▸ WHAT TO WORK ON: Looking at the listing, state how many of its lines contain the string "como". Write only the number.

▸ MATERIAL PROVIDED:
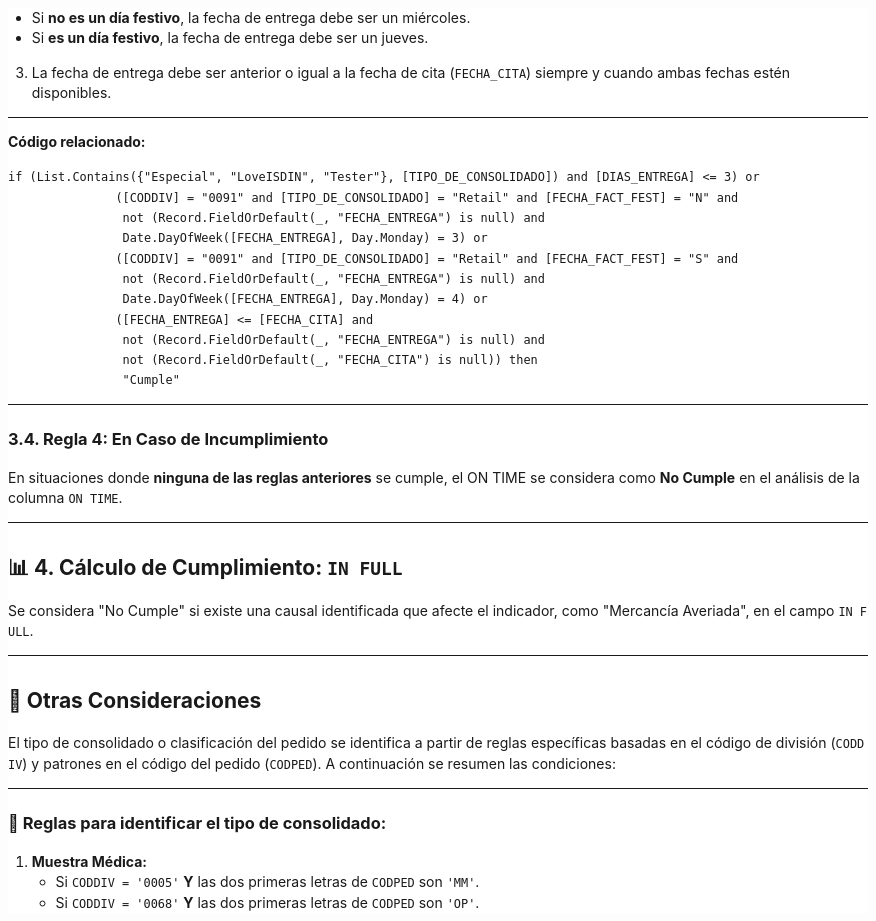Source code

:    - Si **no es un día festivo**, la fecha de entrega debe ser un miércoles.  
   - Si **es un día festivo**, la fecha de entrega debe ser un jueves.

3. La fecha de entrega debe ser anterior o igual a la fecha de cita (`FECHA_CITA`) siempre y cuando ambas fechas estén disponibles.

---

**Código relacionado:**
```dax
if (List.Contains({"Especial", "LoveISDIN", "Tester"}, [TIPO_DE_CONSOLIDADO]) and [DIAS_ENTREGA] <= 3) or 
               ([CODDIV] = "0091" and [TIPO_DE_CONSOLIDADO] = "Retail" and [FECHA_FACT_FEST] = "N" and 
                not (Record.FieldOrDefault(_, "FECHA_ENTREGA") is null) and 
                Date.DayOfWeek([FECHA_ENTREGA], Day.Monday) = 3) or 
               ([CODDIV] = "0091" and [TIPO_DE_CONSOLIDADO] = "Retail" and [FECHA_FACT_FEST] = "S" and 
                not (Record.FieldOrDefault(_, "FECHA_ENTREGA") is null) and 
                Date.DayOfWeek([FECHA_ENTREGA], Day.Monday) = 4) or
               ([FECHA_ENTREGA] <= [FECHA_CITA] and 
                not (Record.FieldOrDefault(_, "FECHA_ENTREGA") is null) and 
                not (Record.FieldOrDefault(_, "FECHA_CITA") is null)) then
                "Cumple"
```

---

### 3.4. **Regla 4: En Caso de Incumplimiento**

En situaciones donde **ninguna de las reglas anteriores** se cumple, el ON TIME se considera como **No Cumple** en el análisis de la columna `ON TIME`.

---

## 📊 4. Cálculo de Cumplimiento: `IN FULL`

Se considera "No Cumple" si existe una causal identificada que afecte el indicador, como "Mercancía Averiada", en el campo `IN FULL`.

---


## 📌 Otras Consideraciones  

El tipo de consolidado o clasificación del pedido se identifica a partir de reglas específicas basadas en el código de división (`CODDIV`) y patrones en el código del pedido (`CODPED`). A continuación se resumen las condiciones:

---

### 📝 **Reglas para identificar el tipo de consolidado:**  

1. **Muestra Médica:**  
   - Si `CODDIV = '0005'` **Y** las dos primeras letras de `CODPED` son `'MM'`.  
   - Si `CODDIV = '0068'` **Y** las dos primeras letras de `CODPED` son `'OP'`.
---
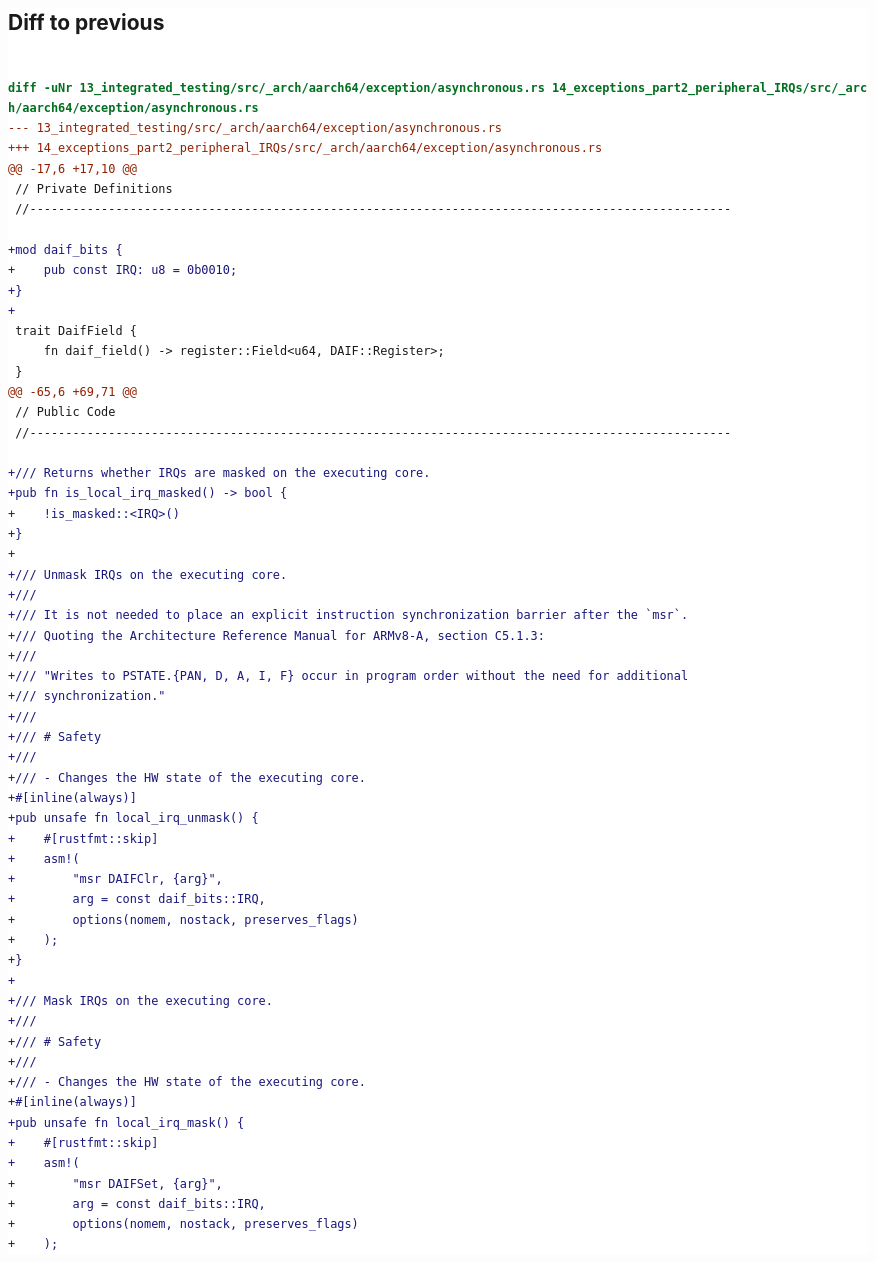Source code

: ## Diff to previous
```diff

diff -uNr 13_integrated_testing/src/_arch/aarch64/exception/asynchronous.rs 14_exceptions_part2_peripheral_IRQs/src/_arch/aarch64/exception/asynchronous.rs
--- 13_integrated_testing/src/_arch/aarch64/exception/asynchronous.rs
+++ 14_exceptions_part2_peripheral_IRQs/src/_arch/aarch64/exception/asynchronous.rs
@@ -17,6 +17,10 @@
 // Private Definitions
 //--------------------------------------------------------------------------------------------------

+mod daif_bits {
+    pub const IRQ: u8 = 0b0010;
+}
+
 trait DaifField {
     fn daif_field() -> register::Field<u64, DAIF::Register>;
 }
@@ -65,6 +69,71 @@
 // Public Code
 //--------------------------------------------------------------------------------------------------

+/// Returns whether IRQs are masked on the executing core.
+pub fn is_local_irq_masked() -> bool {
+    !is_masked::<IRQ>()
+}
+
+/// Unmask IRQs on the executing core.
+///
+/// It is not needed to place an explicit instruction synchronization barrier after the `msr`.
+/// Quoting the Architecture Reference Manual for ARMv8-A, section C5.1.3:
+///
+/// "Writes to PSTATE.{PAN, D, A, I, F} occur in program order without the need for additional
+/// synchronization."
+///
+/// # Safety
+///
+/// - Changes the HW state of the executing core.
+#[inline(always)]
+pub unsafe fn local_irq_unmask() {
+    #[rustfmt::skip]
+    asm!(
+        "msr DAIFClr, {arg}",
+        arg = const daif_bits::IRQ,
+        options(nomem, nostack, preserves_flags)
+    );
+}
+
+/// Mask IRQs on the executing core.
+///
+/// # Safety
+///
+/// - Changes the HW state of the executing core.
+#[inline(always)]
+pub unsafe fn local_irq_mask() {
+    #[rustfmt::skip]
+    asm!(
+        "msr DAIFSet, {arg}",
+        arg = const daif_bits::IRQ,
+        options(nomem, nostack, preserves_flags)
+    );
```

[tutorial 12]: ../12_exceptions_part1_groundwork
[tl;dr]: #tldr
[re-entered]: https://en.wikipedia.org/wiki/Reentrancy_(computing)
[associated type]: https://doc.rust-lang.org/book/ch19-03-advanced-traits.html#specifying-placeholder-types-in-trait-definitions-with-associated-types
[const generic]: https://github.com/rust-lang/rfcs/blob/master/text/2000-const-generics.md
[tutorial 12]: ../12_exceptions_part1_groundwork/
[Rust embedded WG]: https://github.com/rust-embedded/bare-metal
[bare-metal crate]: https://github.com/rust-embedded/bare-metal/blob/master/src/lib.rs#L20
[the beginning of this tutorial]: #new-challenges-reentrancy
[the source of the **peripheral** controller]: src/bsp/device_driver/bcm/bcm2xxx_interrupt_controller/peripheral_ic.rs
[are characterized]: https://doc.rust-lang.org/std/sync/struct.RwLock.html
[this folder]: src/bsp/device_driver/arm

▸ EXERCISE SOLUTION: 2